Чего я хочу… Иногда мне кажется, что я не хочу ничего. Просто сидеть – вот так – и говорить, говорить…
Я знаю его лицо до мелочей. Его губы с ложбинкой на нижней. Его спокойные руки. Его плечи и его походку. Его дыхание. Запах его одеколона и его пота… И как он морщится. Я знаю его женщин. Он никогда не приводит их домой, но меняется его запах и его взгляд. Едва-едва, неуловимо. Становится чуть более рассеянным. Тогда я бешусь.
Это никогда не длится больше месяца, да и случается нечасто. Но я – бешусь…

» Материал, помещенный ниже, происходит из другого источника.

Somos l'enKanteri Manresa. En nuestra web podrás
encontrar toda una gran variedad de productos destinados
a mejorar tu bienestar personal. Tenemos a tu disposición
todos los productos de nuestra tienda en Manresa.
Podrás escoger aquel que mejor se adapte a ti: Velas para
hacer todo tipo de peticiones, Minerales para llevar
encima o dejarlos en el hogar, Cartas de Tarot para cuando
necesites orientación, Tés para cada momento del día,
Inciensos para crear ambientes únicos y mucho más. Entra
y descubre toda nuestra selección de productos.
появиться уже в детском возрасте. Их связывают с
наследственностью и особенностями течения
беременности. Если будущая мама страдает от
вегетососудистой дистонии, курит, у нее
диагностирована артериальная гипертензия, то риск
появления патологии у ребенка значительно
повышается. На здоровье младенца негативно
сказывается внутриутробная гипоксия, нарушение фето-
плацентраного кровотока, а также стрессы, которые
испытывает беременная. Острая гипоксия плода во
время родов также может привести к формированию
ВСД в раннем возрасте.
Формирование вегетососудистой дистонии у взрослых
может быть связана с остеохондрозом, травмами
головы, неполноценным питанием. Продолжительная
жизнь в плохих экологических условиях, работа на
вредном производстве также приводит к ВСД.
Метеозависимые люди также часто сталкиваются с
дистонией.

Вот как сейчас, потому что он спрашивает, чего я хочу.
А я не могу ему сказать. Потому, что все сказано уже так…
И так ясно…
Уже поздно, и мы идем домой. Он ведет меня за руку…

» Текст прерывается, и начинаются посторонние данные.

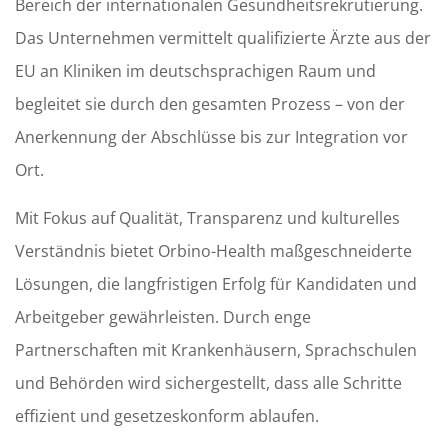
Bereich der internationalen Gesundheitsrekrutierung.
Das Unternehmen vermittelt qualifizierte Ärzte aus der
EU an Kliniken im deutschsprachigen Raum und
begleitet sie durch den gesamten Prozess – von der
Anerkennung der Abschlüsse bis zur Integration vor
Ort.
Mit Fokus auf Qualität, Transparenz und kulturelles
Verständnis bietet Orbino-Health maßgeschneiderte
Lösungen, die langfristigen Erfolg für Kandidaten und
Arbeitgeber gewährleisten. Durch enge
Partnerschaften mit Krankenhäusern, Sprachschulen
und Behörden wird sichergestellt, dass alle Schritte
effizient und gesetzeskonform ablaufen.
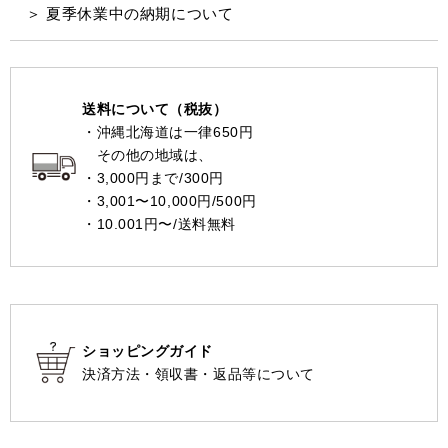
＞ 夏季休業中の納期について
送料について（税抜）
・沖縄北海道は一律650円
その他の地域は、
・3,000円まで/300円
・3,001〜10,000円/500円
・10.001円〜/送料無料
ショッピングガイド
決済方法・領収書・返品等について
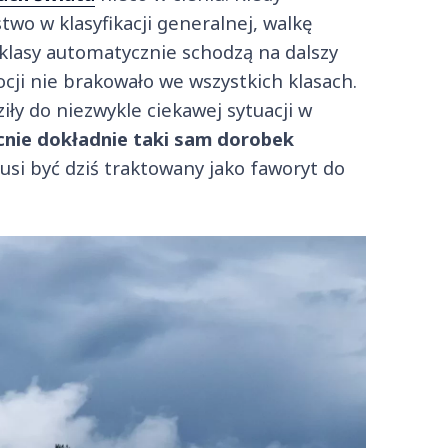
wo w klasyfikacji generalnej, walkę
 klasy automatycznie schodzą na dalszy
ji nie brakowało we wszystkich klasach.
ły do niezwykle ciekawej sytuacji w
nie dokładnie taki sam dorobek
 musi być dziś traktowany jako faworyt do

…Перед сном я прихожу пожелать ему спокойной ночи. Он по-прежнему сидит над своими чертежами. Прямые плечи, аккуратный затылок.
– Вик…
– Что?
– Спокойной ночи.
– Спокойной ночи, заяц…
Мы никогда не целуемся. Даже обычный чмок в щеку – никогда.

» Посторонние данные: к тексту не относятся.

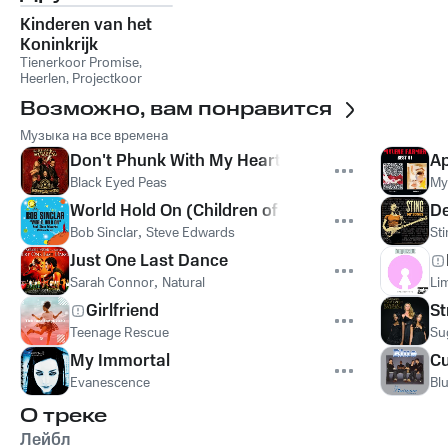
Kinderen van het
Koninkrijk
Tienerkoor Promise,
Heerlen
,
Projectkoor
Regenboogkerk Epe
Возможно, вам понравится
Музыка на все времена
Don't Phunk With My Heart
Ap
Black Eyed Peas
My
World Hold On (Children of the Sky)
De
Bob Sinclar
,
Steve Edwards
St
Just One Last Dance
Sarah Connor
,
Natural
Lim
Girlfriend
St
Teenage Rescue
Su
My Immortal
Cu
Evanescence
Bl
О треке
Лейбл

Я просто подхожу сзади и обнимаю его за плечи. Прижимаюсь щекой к его щеке и замираю. Вик не шевелится. Молча ждет, когда я уйду, и я понимаю, что мешаю.
– Вик…
…?
– Мама смотрит на нас… Видишь?
Он едва заметно кивает. И молчит…Фотография на столе, прямо перед глазами – темные волосы, счастливые глаза… Мама… Моя мама и его – Вика – жена. Его женщина. Они поженились, когда мне было десять, и я все помню. И как они смотрели друг на друга – тоже. Потом она умерла, а мы – остались.
Прошло уже целых пять лет.
Мне восемнадцать. И каждый час, как день, каждый день – как год, я живу – невозможностью любви…
Ах, эта зеленая лампа, которая всегда…Ее звали Тирца. Она была моей женой три с половиной года. Последние пять с половиной месяцев – неоперабельный рак поджелудочной железы. Это не лечится.
Каждый день я благодарю EFO за каждый день – с ней. Каждый день я проклинаю EFO за каждую минуту ее страданий.
Последнее слово, которое она уже не смогла произнести. Только одно слово. Одно имя – Магда… Потом она просто закрыла глаза и перестала дышать.
Мне понадобилось целых четыре года, чтобы научиться умирать от нежности к ней. И с этим – жить.На то рождество я заболела.
Озноб, температура под сорок и жуткий выматывающий кашель. И тупая боль в груди. Воспаления легких мне только и не хватало. Да еще двухстороннего. Крупозного. Возможны осложнения на…
Три дня я почти не помню, все было как в тумане. На четвертые сутки, ночью, я проснулась, вся насквозь мокрая от выступившего пота. И сорочку и меня можно было отжимать. Но грудь уже не болела, и хотелось есть. Вик лежал рядом со мной, поверх одеяла, одетый, и дремал. И огромная луна прямо в окно…
…Он обтер меня всю насухо и переодел, а потом принес бульон. А еще потом я забралась к нему подмышку и уснула… До утра.